ヴィヴァルディと私 (2025):映画短評
ライター2人の平均評価: 4
まるで往年のゼフィレッリ作品を彷彿とさせる少女の成長譚
時は18世紀初頭、舞台はヴェネツィアに実在したピエタ養育院。その重要な資金源である付属楽団のバイオリニストの少女と、指導者として赴任してきた作曲家ヴィヴァルディの交流を描く。親の都合で養育院に預けられて孤児として育ち、その養育院の都合で音楽家として教育されたうえ、寄付金と引き換えに結婚相手まで勝手に決められた少女。ただでさえ女性に決定権などない時代にあって、他人の選択に黙って従ってきた奥ゆかしいヒロインが、ヴィヴァルディの指導によって音楽の歓びに目覚め、やがて自分の人生を自分で選ぶ自由を求めるようになる。
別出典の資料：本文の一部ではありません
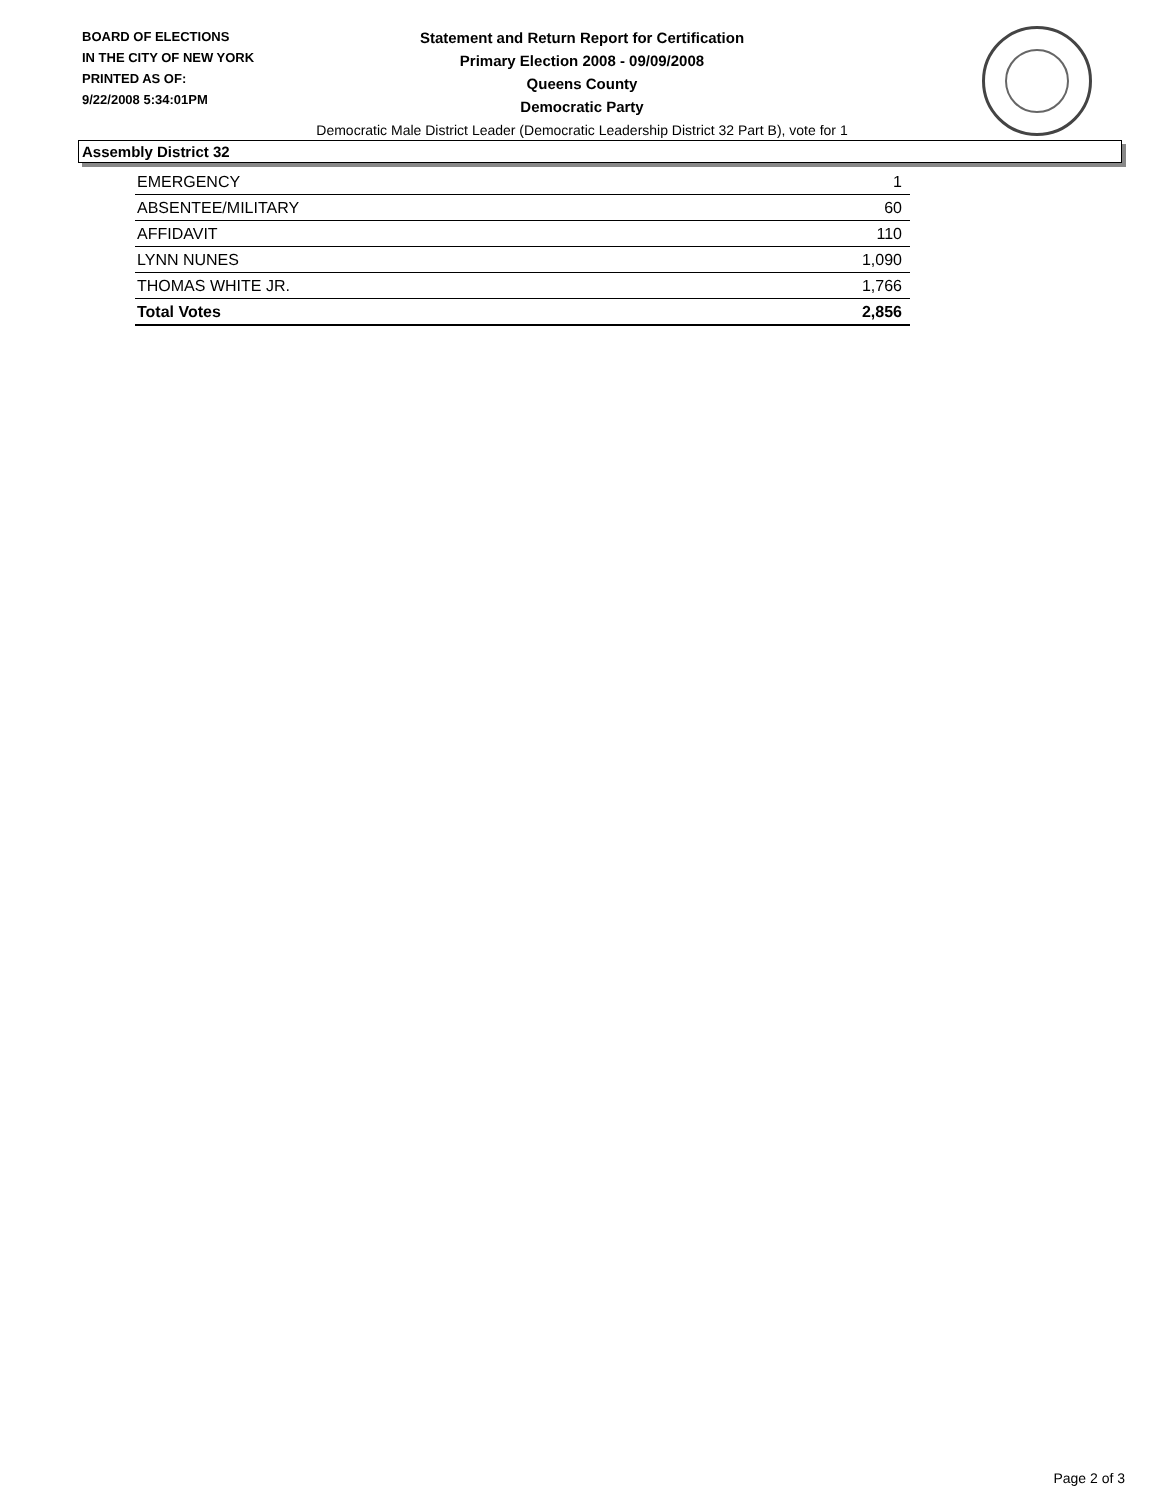BOARD OF ELECTIONS
IN THE CITY OF NEW YORK
PRINTED AS OF:
9/22/2008 5:34:01PM
Statement and Return Report for Certification
Primary Election 2008 - 09/09/2008
Queens County
Democratic Party
Democratic Male District Leader (Democratic Leadership District 32 Part B), vote for 1
Assembly District 32
| EMERGENCY | 1 |
| ABSENTEE/MILITARY | 60 |
| AFFIDAVIT | 110 |
| LYNN NUNES | 1,090 |
| THOMAS WHITE JR. | 1,766 |
| Total Votes | 2,856 |
Page 2 of 3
まるで往年のフランコ・ゼフィレッリを彷彿とさせる、瑞々しくもクラシカルで美しい映画だ。
自由のない世界で夢のために闘う若い女性の物語
「四季」でお馴染みの作曲家ヴィヴァルディの人生は、かなり意外だった。そこも非常に興味深いのだが、この映画の主人公は架空の若い女性チェチリア。音楽の才能に恵まれていても、結婚をしたら諦めなくてはならない。そして、結婚するにふさわしいと(自分よりずっと年上の)男たちに認められるためには、処女であることが絶対条件。そんな中で自分の目的のために行動するチェチリアの姿は元気を与えてくれる。監督も原作者も男性ながら、フェミニストのアンダートーンはしっかり。ふたりともこの物語の舞台のヴェネツィア出身でもある。ヴィヴァルディ作品のほか、10曲以上の書き下ろし音楽もあり、耳にもとても心地よい。